Parler du GPRA, c'est aussi parler de l'histoire de Krim Belkacem et de Abbane Ramadane. Le conférencier ne pouvait éviter ces sujets qui ont d'ailleurs suscité la réaction de participants à cette conférence. Pour M.Hocine Senouci « ces développements sur la problématique du pouvoir peuvent paraître longs et complexes et montrent les difficultés éprouvées par les dirigeants de la révolution de s'entendre sur l'adoption dans ce domaine d'une doctrine claire qui, à défaut d'être commune, se devait d'être partagée par le plus grand nombre.

Ces désunions conjoncturelles n'enlevaient rien, cependant, aux mérites des uns et des autres dans leur mission au service de la patrie. Il s'agit là d'une réalité historique».

Sur les causes de ces conflits, il a souligné qu'elles étaient multiples. « Par exemple Farhat Abbès a été contesté par Krim Belkacem.
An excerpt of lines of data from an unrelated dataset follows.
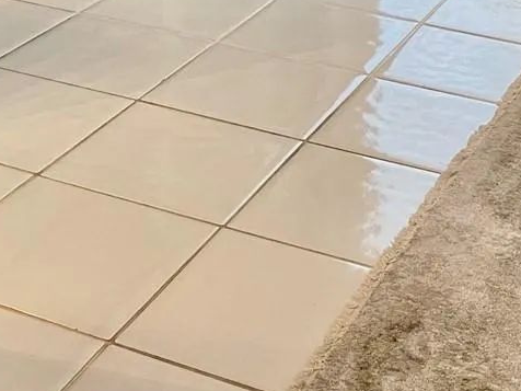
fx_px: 1264
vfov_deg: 15.9
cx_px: 213
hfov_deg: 23.3
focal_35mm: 84
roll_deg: -1.7
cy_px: -216
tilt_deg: -11.9
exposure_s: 1/60
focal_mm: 5.1
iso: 250
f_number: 1.6
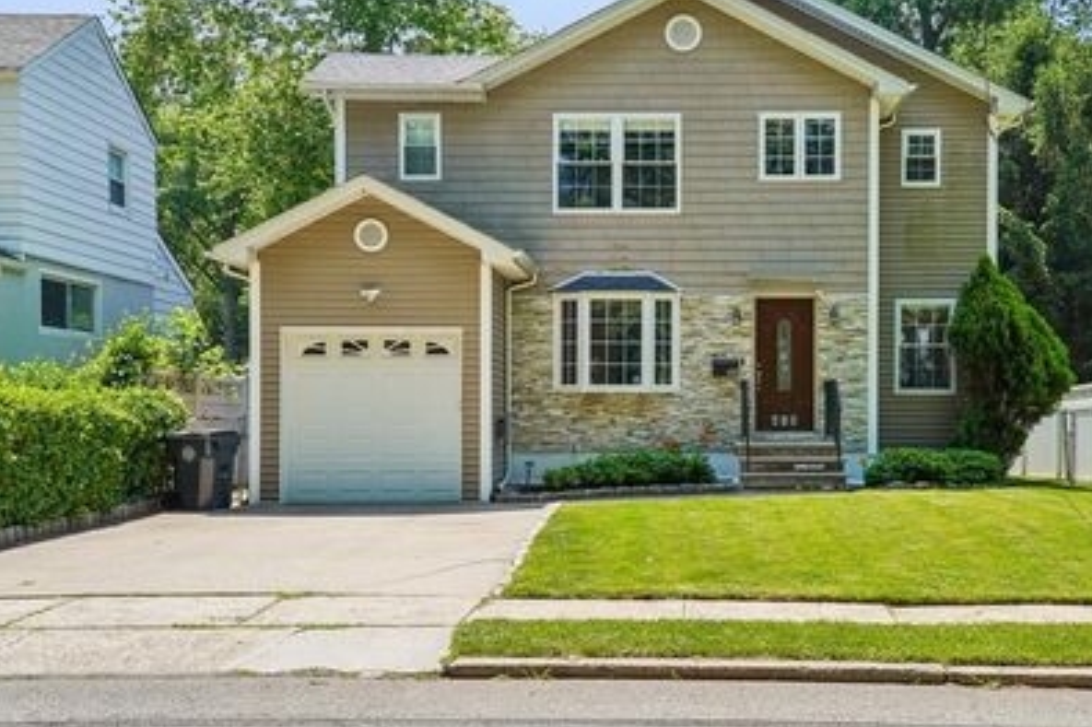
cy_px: 308
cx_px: 663
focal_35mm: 43
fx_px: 1304
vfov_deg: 31.1
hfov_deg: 45.2
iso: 100
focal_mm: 34
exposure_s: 1/80
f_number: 10
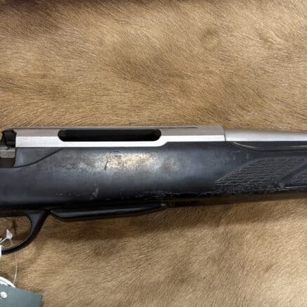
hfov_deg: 31.6
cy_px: 197
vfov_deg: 31.5
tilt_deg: -79.7
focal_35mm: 54
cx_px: 134
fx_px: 542
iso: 160
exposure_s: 1/60
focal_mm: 5.96
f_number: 1.6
Bien sûr que tous les membres du CCE (Comité de coordination et d'exécution voulaient devenir président du GPRA. Mais, je crois que Farhat Abbès faisait l'unanimité en matière de respect ». Sur Abbane Ramdane il dira, « j'essaye de n'exprimer ni mon opinion ni mon émotion personnelle. Je me limite aux faits et aux dates. Ce que j'ai dit est un fait.

Concernant Abbane Ramdane, je n'ai rien dit qui soit déplacé. Est-ce que tout le monde convient que Abbane Ramdane était un chef ambitieux. Il a était toujours opposé aux agissements du CCE. Et tout le monde sait que ça a abouti à son élimination malheureusement. Maintenant, l'histoire le jugera beaucoup plus sérieusement. Nous apportons nos témoignages avec toutes les faiblesses humaines»... Des déclarations qui ont suscité la réaction du secrétaire général de l'association MALG, M.Mejdoub, qui a déclaré à Le Quotidien d'Oran : « j'aimerai que l'on protège l'association des jugements. Ce n'est pas parce que Abbane était coléreux qu'il méritait d'être tué. L'assassinat de Abbane Ramdane est encore un point d'interrogation. On a construit le problème de l'intérieur contre l'extérieur, le militaire et le civil.
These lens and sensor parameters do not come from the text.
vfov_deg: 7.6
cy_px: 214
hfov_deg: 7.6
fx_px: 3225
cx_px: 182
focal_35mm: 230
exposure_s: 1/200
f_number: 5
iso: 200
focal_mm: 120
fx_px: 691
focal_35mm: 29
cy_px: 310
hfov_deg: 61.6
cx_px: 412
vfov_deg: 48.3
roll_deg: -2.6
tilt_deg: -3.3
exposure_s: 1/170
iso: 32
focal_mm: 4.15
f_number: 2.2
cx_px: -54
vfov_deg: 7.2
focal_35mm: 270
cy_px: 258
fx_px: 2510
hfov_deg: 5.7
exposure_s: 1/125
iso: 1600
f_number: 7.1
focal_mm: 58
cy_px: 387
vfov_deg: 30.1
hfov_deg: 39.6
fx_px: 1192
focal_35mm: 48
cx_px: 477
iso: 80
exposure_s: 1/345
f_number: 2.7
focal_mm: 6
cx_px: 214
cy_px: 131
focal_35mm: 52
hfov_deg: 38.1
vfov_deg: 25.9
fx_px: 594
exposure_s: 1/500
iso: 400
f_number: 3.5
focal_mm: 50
Ce sont des rêves de gens qui se battaient pour la révolution et qui se sont évanouis avec eux ». Il a, cependant, annoncé son retrait de l'association en déclarant : « je suis secrétaire général de l'association que je vais quitter tout de suite ». Soixante après, les sensibilités des uns et des autres ne sont pas encore dissipées.